Just turned off the desk lamp because through the window I'm getting sunrise, light spreading behind the willow tree, which, by the way, is bursting out all over in just the few weeks since its amputation.  As I've told you, I identify with that tree.  There's life in the old dame yet.  
  
Just picked up the little camera to get you a picture of the dawn light spreading behind the tree -- but I can't because all it shows is "change the battery pack".  That seems like yet another message --so cheerio, my friends.  Toujours gai!

Friday, October 11, 2013

From My Desk

Just this minute.  Deer watching cat.  Cat watching squirrel.  What squirrel is watching I can't say. 
And people have started asking if I'm ready to leave this house.  How can I?
 

Monday, October 7, 2013

Bugs and Art

So what ever happened to bedbugs?  Or for that matter, to grafitti?  These days the front pages are full of stuff like Government Shutdown and Entangling Foreign Misadventures, but I remember a time when the news was totally absorbed in the threat of bedbugs taking over our world.  So what happened?  Surely bedbugs didn’t just go extinct?  

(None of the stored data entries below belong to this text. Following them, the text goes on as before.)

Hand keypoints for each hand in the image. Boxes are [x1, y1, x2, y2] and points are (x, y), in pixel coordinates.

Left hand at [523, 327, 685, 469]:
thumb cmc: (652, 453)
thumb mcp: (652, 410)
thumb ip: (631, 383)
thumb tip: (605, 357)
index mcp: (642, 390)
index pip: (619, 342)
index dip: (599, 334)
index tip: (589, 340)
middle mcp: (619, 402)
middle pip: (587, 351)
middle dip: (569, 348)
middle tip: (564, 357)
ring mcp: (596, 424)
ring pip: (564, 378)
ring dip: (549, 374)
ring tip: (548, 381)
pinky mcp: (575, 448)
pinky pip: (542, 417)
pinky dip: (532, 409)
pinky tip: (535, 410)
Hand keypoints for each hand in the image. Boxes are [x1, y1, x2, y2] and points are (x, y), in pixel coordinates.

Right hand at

And – it might have been decades before that – we kept hearing about society's desperate battles against grafitti on buildings, railroad cars, walls, highway signs -- and then disputes about whether we were dealing with eyesores or Art. So did it just vanish?  No grafitti in the Breaking News that streams across our screens these days.
But there is one I do remember fondly from way back in the 40s - and you can still see it today, on the World War II memorial in Washington.
 

Thursday, October 3, 2013

Ou sont les Wreaths of Yesteryear?

The other day I was watching a black-and-white movie (okay, confess, it was “Now, Voyager” yet again) . The domineering matriarch, bossy even in her wheelchair, collapses during an argument with daughter Bette Davis.  We are spared any further unpleasantness; the next shot is of a wreath on the mansion’s front door.

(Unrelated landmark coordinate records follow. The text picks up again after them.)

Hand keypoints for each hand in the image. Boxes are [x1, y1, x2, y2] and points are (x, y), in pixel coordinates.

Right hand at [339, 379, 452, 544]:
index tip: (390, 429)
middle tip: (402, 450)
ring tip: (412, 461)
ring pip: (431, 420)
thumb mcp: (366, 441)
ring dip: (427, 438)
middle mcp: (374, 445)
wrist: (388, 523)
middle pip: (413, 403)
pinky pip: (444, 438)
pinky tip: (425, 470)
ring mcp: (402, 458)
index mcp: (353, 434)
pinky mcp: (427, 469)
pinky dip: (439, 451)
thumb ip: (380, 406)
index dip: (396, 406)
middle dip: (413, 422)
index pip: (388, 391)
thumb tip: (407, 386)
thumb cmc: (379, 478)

     Every 1940s moviegoer gets the message.  Not only does that wreath signify a death in the family, it serves as an invitation to those who want to pay their respects by viewing the body.  “It’s here,” is the message, “She’s lying in state here in the drawing room.”
     I assume it was a black wreath but maybe that’s just because the movie wasn’t in color.  Specific flowers could bave been chosen for their significance.  But what I’m wondering is – when was the last time I saw a funeral door wreath?  The last time anyone did?  Because I do remember them from my childhood.  I even remember some confusion when I first noticed a Christmas wreath on a doorway – oops, wait a minute, there’s a red ribbon so I guess it doesn’t mean someone died.
      You almost never notice the last time you do something.  You notice the first robin in spring but not the last one in fall.  I remember thinking this once when I was rocking an infant grandson to sleep – and that time I had it right, for the rocking chair is 3,000 miles away now and the grandson is out of college.